Lines of data:
————————

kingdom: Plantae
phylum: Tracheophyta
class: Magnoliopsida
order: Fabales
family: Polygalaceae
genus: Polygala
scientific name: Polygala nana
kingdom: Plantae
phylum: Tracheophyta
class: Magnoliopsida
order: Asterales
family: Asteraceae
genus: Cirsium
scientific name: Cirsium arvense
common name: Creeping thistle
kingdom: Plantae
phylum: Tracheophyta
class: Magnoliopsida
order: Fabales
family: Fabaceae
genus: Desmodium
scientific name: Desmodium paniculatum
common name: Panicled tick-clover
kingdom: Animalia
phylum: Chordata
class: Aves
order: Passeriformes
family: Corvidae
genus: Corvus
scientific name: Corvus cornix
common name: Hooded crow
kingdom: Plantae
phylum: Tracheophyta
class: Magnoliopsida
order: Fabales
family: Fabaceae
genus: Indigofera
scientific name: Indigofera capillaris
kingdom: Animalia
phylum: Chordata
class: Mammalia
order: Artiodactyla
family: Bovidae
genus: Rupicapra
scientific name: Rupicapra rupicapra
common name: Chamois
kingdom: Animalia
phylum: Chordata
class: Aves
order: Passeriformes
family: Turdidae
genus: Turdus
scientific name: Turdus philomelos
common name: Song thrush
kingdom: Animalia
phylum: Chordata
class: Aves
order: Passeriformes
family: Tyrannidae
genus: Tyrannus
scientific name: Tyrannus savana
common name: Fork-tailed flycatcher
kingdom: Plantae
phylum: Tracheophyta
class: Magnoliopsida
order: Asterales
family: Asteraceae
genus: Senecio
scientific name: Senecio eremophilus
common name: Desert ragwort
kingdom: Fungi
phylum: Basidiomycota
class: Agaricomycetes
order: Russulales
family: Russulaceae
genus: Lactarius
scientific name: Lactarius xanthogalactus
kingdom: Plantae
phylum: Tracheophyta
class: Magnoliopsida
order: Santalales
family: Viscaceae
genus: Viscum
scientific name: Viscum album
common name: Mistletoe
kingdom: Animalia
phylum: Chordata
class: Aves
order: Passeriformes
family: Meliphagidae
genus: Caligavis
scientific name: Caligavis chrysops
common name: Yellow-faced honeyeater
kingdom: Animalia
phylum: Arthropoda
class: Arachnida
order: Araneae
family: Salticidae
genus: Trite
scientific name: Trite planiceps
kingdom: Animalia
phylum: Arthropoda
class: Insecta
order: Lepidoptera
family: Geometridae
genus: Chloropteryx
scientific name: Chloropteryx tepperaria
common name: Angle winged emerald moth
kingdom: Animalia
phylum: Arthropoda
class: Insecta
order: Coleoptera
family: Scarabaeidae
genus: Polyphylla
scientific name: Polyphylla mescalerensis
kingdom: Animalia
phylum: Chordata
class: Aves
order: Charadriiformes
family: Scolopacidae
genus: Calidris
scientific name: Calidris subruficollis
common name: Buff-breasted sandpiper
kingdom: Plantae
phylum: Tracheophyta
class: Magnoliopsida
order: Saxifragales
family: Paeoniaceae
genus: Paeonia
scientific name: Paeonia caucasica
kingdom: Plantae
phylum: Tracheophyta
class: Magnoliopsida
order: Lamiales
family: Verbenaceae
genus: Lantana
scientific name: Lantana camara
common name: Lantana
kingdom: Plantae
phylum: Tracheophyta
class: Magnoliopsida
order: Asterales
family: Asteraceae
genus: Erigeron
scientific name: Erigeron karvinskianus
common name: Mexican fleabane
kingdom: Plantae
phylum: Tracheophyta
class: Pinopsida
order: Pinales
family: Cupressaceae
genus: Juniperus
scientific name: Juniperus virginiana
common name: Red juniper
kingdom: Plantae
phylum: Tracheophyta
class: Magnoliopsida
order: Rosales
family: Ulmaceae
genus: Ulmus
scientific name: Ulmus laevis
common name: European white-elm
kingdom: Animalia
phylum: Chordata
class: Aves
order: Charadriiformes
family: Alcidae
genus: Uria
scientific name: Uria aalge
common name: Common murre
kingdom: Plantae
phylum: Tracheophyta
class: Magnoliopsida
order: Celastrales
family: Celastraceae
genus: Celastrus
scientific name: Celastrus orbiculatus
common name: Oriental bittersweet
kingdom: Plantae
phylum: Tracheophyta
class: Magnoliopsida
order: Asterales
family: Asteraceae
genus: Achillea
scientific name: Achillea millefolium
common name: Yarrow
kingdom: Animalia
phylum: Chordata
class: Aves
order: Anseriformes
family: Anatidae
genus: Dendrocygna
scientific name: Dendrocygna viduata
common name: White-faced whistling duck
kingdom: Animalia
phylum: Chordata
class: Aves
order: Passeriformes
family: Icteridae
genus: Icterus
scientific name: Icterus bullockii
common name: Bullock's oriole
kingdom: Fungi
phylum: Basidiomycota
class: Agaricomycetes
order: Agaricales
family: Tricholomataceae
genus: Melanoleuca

————————

**Task details**: Copy out every line of the records above, keeping each word, letter and punctuation mark unchanged.

**Problem solution**:
kingdom: Plantae
phylum: Tracheophyta
class: Magnoliopsida
order: Fabales
family: Polygalaceae
genus: Polygala
scientific name: Polygala nana
kingdom: Plantae
phylum: Tracheophyta
class: Magnoliopsida
order: Asterales
family: Asteraceae
genus: Cirsium
scientific name: Cirsium arvense
common name: Creeping thistle
kingdom: Plantae
phylum: Tracheophyta
class: Magnoliopsida
order: Fabales
family: Fabaceae
genus: Desmodium
scientific name: Desmodium paniculatum
common name: Panicled tick-clover
kingdom: Animalia
phylum: Chordata
class: Aves
order: Passeriformes
family: Corvidae
genus: Corvus
scientific name: Corvus cornix
common name: Hooded crow
kingdom: Plantae
phylum: Tracheophyta
class: Magnoliopsida
order: Fabales
family: Fabaceae
genus: Indigofera
scientific name: Indigofera capillaris
kingdom: Animalia
phylum: Chordata
class: Mammalia
order: Artiodactyla
family: Bovidae
genus: Rupicapra
scientific name: Rupicapra rupicapra
common name: Chamois
kingdom: Animalia
phylum: Chordata
class: Aves
order: Passeriformes
family: Turdidae
genus: Turdus
scientific name: Turdus philomelos
common name: Song thrush
kingdom: Animalia
phylum: Chordata
class: Aves
order: Passeriformes
family: Tyrannidae
genus: Tyrannus
scientific name: Tyrannus savana
common name: Fork-tailed flycatcher
kingdom: Plantae
phylum: Tracheophyta
class: Magnoliopsida
order: Asterales
family: Asteraceae
genus: Senecio
scientific name: Senecio eremophilus
common name: Desert ragwort
kingdom: Fungi
phylum: Basidiomycota
class: Agaricomycetes
order: Russulales
family: Russulaceae
genus: Lactarius
scientific name: Lactarius xanthogalactus
kingdom: Plantae
phylum: Tracheophyta
class: Magnoliopsida
order: Santalales
family: Viscaceae
genus: Viscum
scientific name: Viscum album
common name: Mistletoe
kingdom: Animalia
phylum: Chordata
class: Aves
order: Passeriformes
family: Meliphagidae
genus: Caligavis
scientific name: Caligavis chrysops
common name: Yellow-faced honeyeater
kingdom: Animalia
phylum: Arthropoda
class: Arachnida
order: Araneae
family: Salticidae
genus: Trite
scientific name: Trite planiceps
kingdom: Animalia
phylum: Arthropoda
class: Insecta
order: Lepidoptera
family: Geometridae
genus: Chloropteryx
scientific name: Chloropteryx tepperaria
common name: Angle winged emerald moth
kingdom: Animalia
phylum: Arthropoda
class: Insecta
order: Coleoptera
family: Scarabaeidae
genus: Polyphylla
scientific name: Polyphylla mescalerensis
kingdom: Animalia
phylum: Chordata
class: Aves
order: Charadriiformes
family: Scolopacidae
genus: Calidris
scientific name: Calidris subruficollis
common name: Buff-breasted sandpiper
kingdom: Plantae
phylum: Tracheophyta
class: Magnoliopsida
order: Saxifragales
family: Paeoniaceae
genus: Paeonia
scientific name: Paeonia caucasica
kingdom: Plantae
phylum: Tracheophyta
class: Magnoliopsida
order: Lamiales
family: Verbenaceae
genus: Lantana
scientific name: Lantana camara
common name: Lantana
kingdom: Plantae
phylum: Tracheophyta
class: Magnoliopsida
order: Asterales
family: Asteraceae
genus: Erigeron
scientific name: Erigeron karvinskianus
common name: Mexican fleabane
kingdom: Plantae
phylum: Tracheophyta
class: Pinopsida
order: Pinales
family: Cupressaceae
genus: Juniperus
scientific name: Juniperus virginiana
common name: Red juniper
kingdom: Plantae
phylum: Tracheophyta
class: Magnoliopsida
order: Rosales
family: Ulmaceae
genus: Ulmus
scientific name: Ulmus laevis
common name: European white-elm
kingdom: Animalia
phylum: Chordata
class: Aves
order: Charadriiformes
family: Alcidae
genus: Uria
scientific name: Uria aalge
common name: Common murre
kingdom: Plantae
phylum: Tracheophyta
class: Magnoliopsida
order: Celastrales
family: Celastraceae
genus: Celastrus
scientific name: Celastrus orbiculatus
common name: Oriental bittersweet
kingdom: Plantae
phylum: Tracheophyta
class: Magnoliopsida
order: Asterales
family: Asteraceae
genus: Achillea
scientific name: Achillea millefolium
common name: Yarrow
kingdom: Animalia
phylum: Chordata
class: Aves
order: Anseriformes
family: Anatidae
genus: Dendrocygna
scientific name: Dendrocygna viduata
common name: White-faced whistling duck
kingdom: Animalia
phylum: Chordata
class: Aves
order: Passeriformes
family: Icteridae
genus: Icterus
scientific name: Icterus bullockii
common name: Bullock's oriole
kingdom: Fungi
phylum: Basidiomycota
class: Agaricomycetes
order: Agaricales
family: Tricholomataceae
genus: Melanoleuca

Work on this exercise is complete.